CHEMOSENSITIZING EFFECTS OF METHYL JASMONATE ON PACLITAXEL-RESISTANT ANDROGEN-DEPENDENT AND INDEPENDENT PROSTATE CANCER CELL LINES

The taxane-based therapy provides survival benefit in patients with metastatic prostate cancer; however, the average survival is less than 20 months due to the partial taxane-related chemoresistance. Innovative strategies are needed to overcome the chemoresistance for improved patient survival. In this project, paclitaxel-resistance was developed on androgen-independent PC3 and androgen-dependent 22Rv1 and LNCaP human prostate cancer (PCa) cell lines to investigate the efficacy of methyl jasmonate (MeJa), an anti-cancer drug, in overcoming the chemoresistance. The PCa cell lines were maintained in RPMI-1640 medium supplemented with 10% fetal bovine serum (FBS) at 37 degrees C under 5% CO2. The cell lines were exposed to the gradually increasing doses of paclitaxel. Since the resistance on LNCaP could not be achieved, the study was continued with 22Rv1 cell line.

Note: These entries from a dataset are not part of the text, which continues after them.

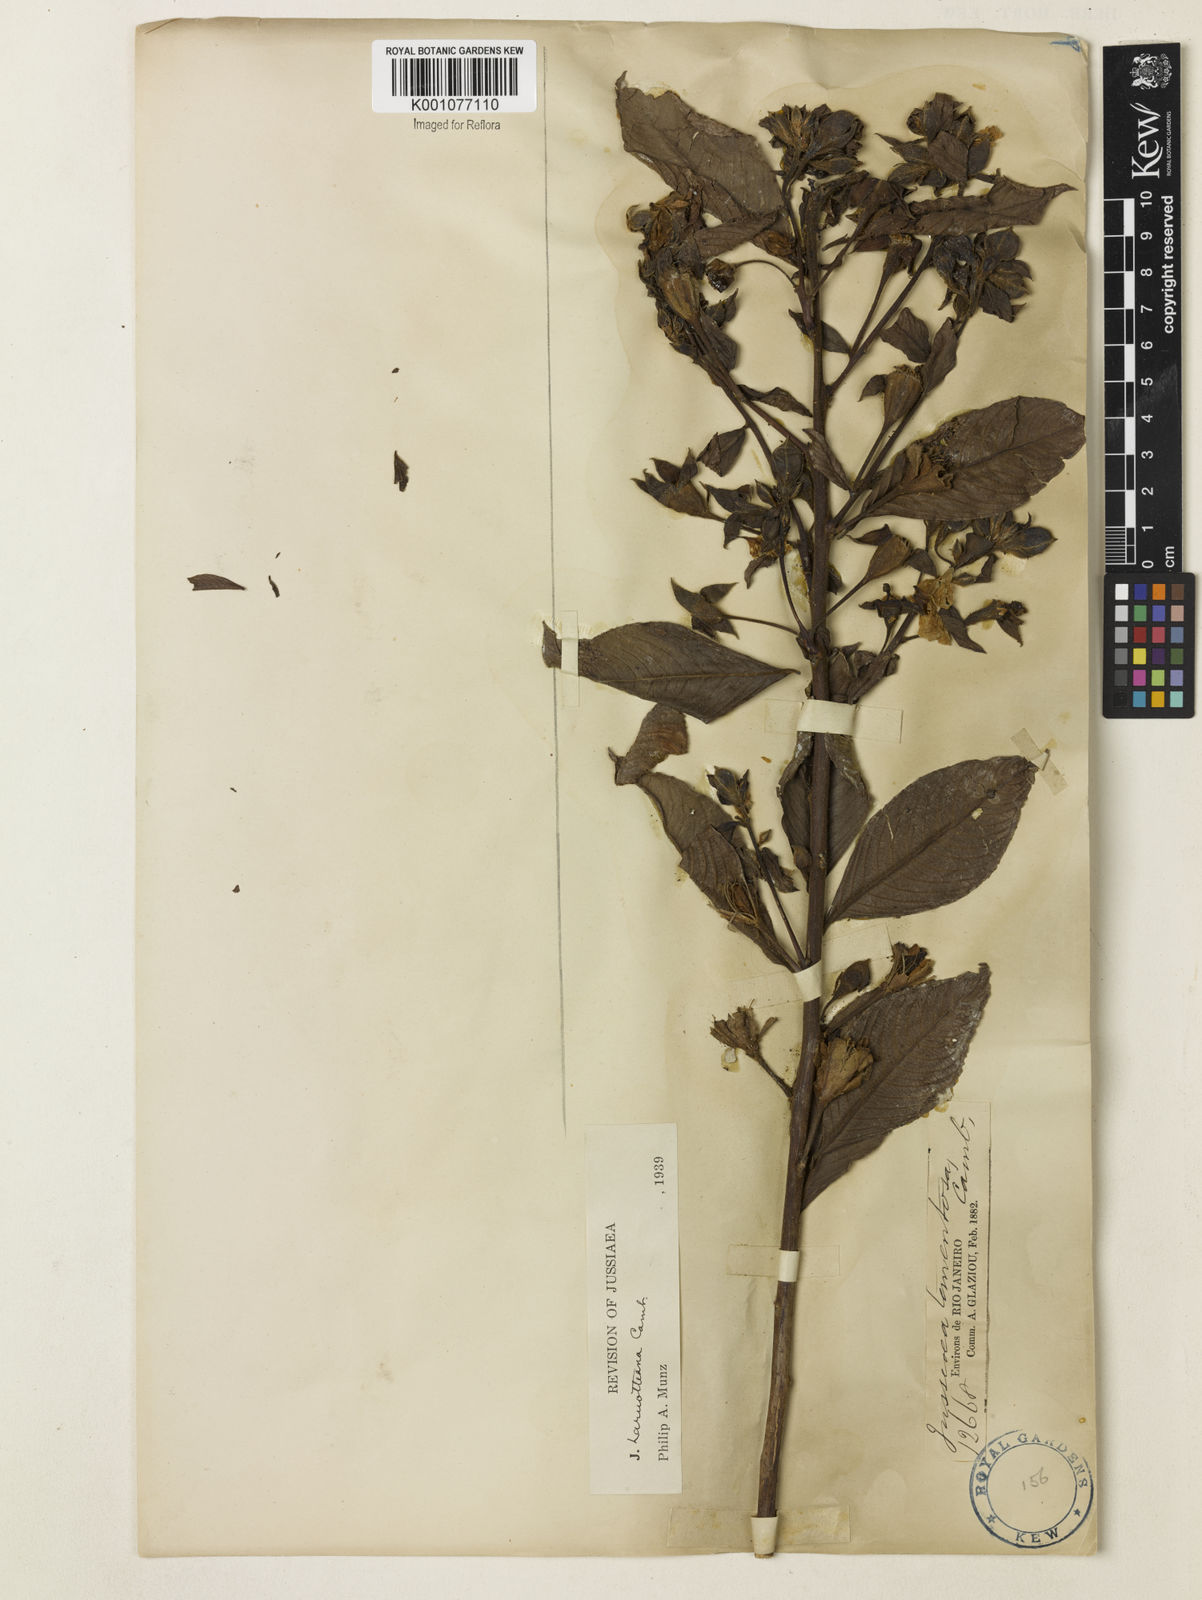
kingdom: Plantae
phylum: Tracheophyta
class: Magnoliopsida
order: Myrtales
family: Onagraceae
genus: Ludwigia
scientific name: Ludwigia laruotteana
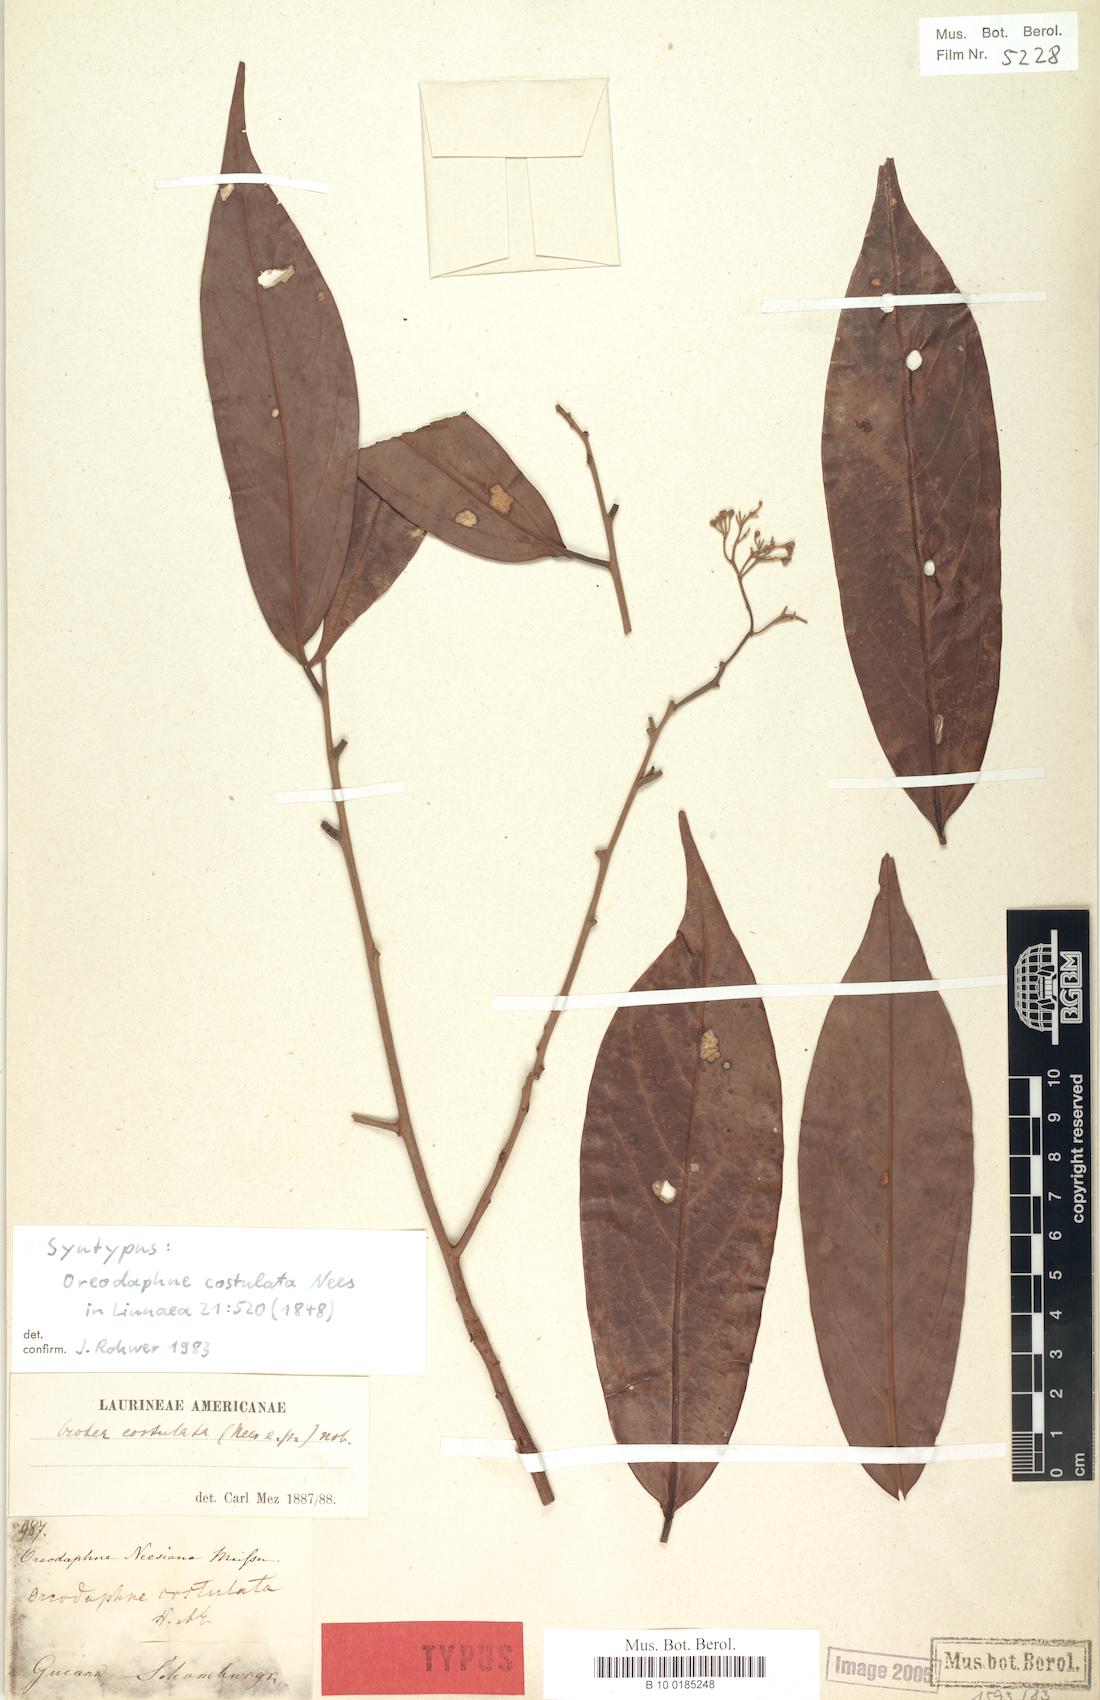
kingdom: Plantae
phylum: Tracheophyta
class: Magnoliopsida
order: Laurales
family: Lauraceae
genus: Ocotea
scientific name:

It was demonstrated that paclitaxel-resistant cell lines overexpress ABCB1. Resistance levels of cells and MeJa activity in all resistant and parental lines were measured using CellTiter-Glo (R) luminescent assay. Test results were compared with Student's t-test or analysis of variance (ANOVA). P <= 0.05 (two-tailed) was considered to be significant. In conclusion, MeJa showed more cytotoxicity on paclitaxel resistant PC3 (PC3-Ptx(R)) cells than resistant 22Rv1 (22Rv1-Ptx(R)) cells. Detection of cytotoxic effects of MeJa in overcoming paclitaxel resistance may contribute to the development of alternative new compounds for the prevention or chemosensitization of resistance to chemotherapeutics such as paclitaxel.